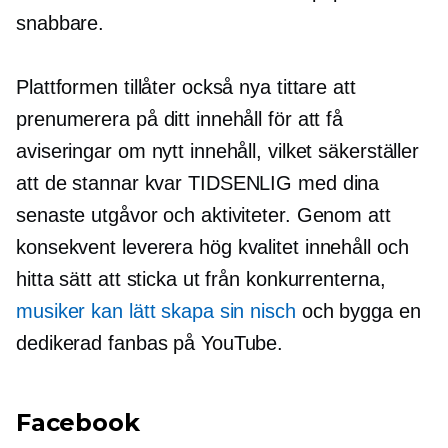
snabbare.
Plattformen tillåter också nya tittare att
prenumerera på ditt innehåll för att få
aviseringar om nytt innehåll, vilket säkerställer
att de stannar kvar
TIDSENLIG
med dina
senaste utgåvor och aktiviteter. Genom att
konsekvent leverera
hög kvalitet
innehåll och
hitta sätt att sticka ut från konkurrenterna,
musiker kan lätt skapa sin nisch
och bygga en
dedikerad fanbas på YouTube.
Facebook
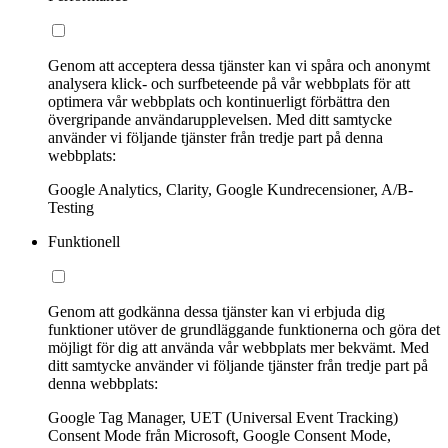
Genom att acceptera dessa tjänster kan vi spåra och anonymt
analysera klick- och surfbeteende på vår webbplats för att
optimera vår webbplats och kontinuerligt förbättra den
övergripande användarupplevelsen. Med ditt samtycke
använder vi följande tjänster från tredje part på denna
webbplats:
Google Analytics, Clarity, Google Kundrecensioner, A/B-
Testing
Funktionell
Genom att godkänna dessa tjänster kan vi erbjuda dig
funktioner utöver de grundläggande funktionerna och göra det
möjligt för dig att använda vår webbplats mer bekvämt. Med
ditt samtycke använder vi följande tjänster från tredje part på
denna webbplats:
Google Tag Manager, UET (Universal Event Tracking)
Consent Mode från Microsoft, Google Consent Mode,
...
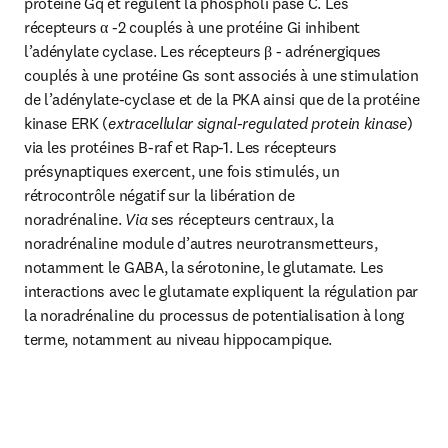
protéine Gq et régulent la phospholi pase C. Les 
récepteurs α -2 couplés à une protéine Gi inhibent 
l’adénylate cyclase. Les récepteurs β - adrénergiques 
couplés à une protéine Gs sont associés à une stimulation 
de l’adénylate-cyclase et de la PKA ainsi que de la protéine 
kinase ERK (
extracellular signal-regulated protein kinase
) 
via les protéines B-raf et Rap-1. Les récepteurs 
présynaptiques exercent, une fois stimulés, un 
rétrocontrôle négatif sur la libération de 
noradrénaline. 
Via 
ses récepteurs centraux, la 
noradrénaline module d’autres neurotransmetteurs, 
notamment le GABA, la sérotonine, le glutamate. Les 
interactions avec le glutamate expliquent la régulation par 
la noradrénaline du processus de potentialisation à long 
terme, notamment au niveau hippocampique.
--
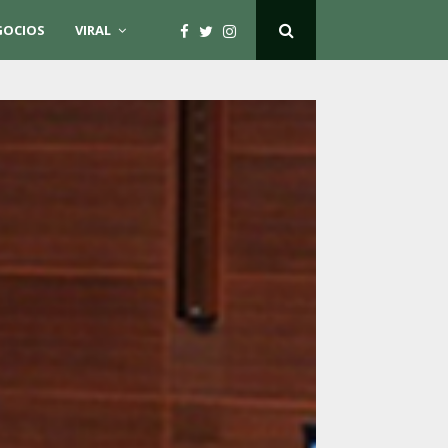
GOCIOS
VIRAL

_Your task_. In the entries above, find every line holding the word "Google" and copy it out.

_Exercise answer_.
Google Analytics, Clarity, Google Kundrecensioner, A/B-
Google Tag Manager, UET (Universal Event Tracking)
Consent Mode från Microsoft, Google Consent Mode,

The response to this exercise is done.